What is CrossFit?

CrossFit is the principal strength and conditioning program for many police academies and tactical operations teams, military special operations units, champion martial artists, and hundreds of other elite and professional athletes worldwide. Our program delivers a fitness that is, by design, broad, general, and inclusive. Our specialty is not specializing. Combat, survival, many sports, and life reward this kind of fitness and, on average, punish the specialist.The CrossFit program is designed for universal scalability making it the perfect application for any committed individual regardless of experience. We’ve used our same routines for elderly individuals with heart disease and cage fighters one month out from televised bouts. We scale load and intensity; we don’t change programs.

- CrossFit.com

Thursday, January 22, 2009

Body Weight Strong?

Becoming body weight strong is something I haven't really thought of while doing CrossFit. I've always taken the WOD suggested or created and taken the weight "as is". If I were to do Grace (30 x Clean & Jerks @ 135 lbs) weighing in at 220 lbs myself next to a 180 lbs guy ... how is it fair that he has to do 75% of his body weight where I have to do only 61% of mine? Should I not have to do 165 lbs to equal his percentage of BW?

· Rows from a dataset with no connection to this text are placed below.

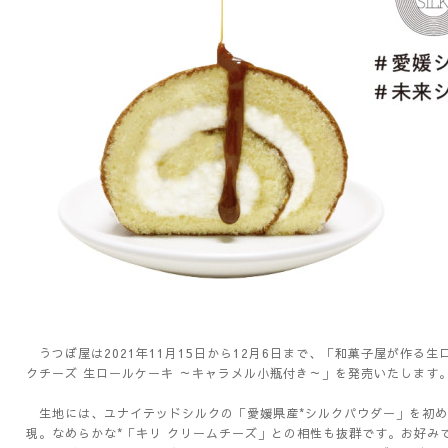
うつぼ屋は
2021
年
11
月
15
日から
12
月
6
日まで、「和菓子屋が作る生
クチーズ 生ロールケーキ ～キャラメル小瓶付き～」を発売いたします
生地には、ユナイテッドシルクの
「愛媛県産
*
シルクパウダー」を初め
現。なめらかな
*
「キリ クリームチーズ」との相性も抜群です。お好み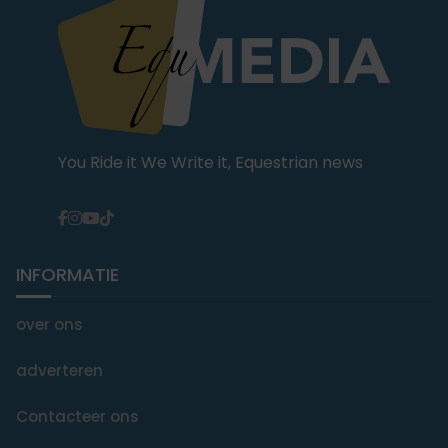
You Ride it We Write it, Equestrian news
INFORMATIE
over ons
adverteren
Contacteer ons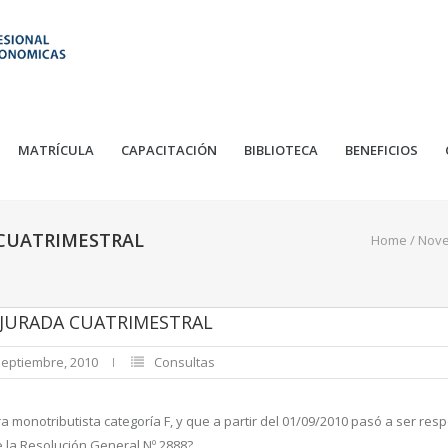
MATRÍCULA
CAPACITACIÓN
BIBLIOTECA
BENEFICIOS
CUATRIMESTRAL
Home
/
Nov
JURADA CUATRIMESTRAL
septiembre, 2010
Consultas
 monotributista categoría F, y que a partir del 01/09/2010 pasó a ser respo
 la Resolución General Nº 2888?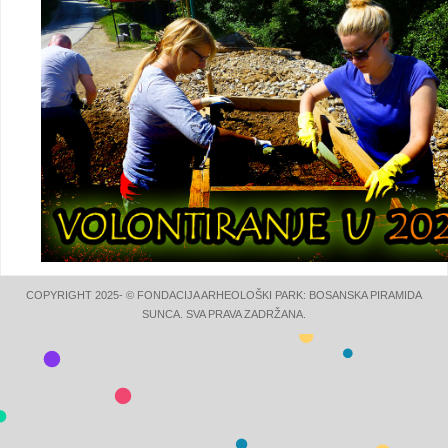
COPYRIGHT 2025- © FONDACIJA ARHEOLOŠKI PARK: BOSANSKA PIRAMIDA
SUNCA. SVA PRAVA ZADRŽANA.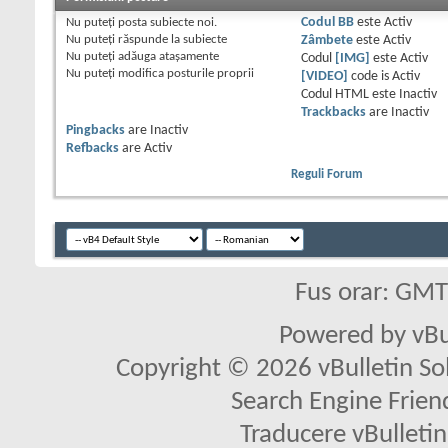
Nu puteţi
posta subiecte noi.
Codul BB
este
Activ
Nu puteţi
răspunde la subiecte
Zâmbete
este
Activ
Nu puteţi
adăuga ataşamente
Codul
[IMG]
este
Activ
Nu puteţi
modifica posturile proprii
[VIDEO]
code is
Activ
Codul HTML este
Inactiv
Trackbacks
are
Inactiv
Pingbacks
are
Inactiv
Refbacks
are
Activ
Reguli Forum
Fus orar: GM
Powered by vBu
Copyright © 2026 vBulletin Solu
Search Engine Frien
Traducere vBullet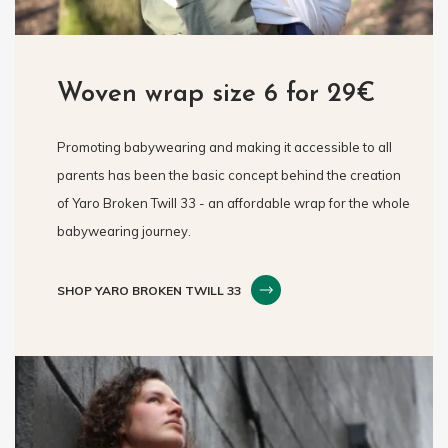
Woven wrap size 6 for 29€
Promoting babywearing and making it accessible to all
parents has been the basic concept behind the creation
of Yaro Broken Twill 33 - an affordable wrap for the whole
babywearing journey.
SHOP YARO BROKEN TWILL 33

It didn't really surface until yesterday's WOD with Kelly Hansen and Mike McCune - two strong individuals who weigh in the vicinity of 165 - 180 pounds. We all pushed each other to finish the "Rookie v Veteran" WOD posted here yesterday - had a blast!!!

They struggled on the last two/three rounds of 95# Thrusters but were extremely strong on the other exercises. I had little trouble with the thrusters and ended up finishing about 50 seconds faster than both. But had I increased the thruster weight to 115 lbs (which is the same % of weight for my BW), would I have finished slower?!? That would indicate they are more body weight strong than I am ... and I can't have that now, can I!?! Awesome job to the both of them ... I aspire to be as strong as both of them!!

What are your thoughts? Why do we use the weight prescribed and not increase/decrease to our BW accordingly? Or is the reason to stay the same related to the distance one has to travel ... there is more than 1 component to having "Power" (force x distance / time)?

100 Day Burpee Challenge:
Day 32:
Burpee Buy-In: 528
Burpees Remaining: 4,522

Today's WOD:
Skills Work/Testing:
Pick something you feel is your weakness and test yourself. Weak at rowing, go for a PR in 1K Row or maybe see how many double unders you can do before missing.

1 comment:

Brent Hilton said...

Pretty Good Posts coming from the CF.com site when I posed the same questions ...

"In CrossFit we strive to complete a wide variety of tasks across varying amounts of time. In life the tasks presented may be moving loads in a particular manner, or moving our selves in a particular manner. Life gives us arbitrary loads and arbitrary ways to move our body.
For example, a boulder does not care how much you weigh. It is just a load, and if there comes a situation where you need to lift it, then you just need to lift it regardless of who you are. Power clean perhaps is the best way. A wall does not care how high it is for a 225# guy to climb it. It is just an obstacle, and if you have to climb it, then you must find an effective way to do so. Jumping muscle-up is probably the best way.

Thus we must train for the unknowable. The man/woman who is able to do nearly every task better and faster than anyone else, even the arbitrary tasks, is the fittest person alive."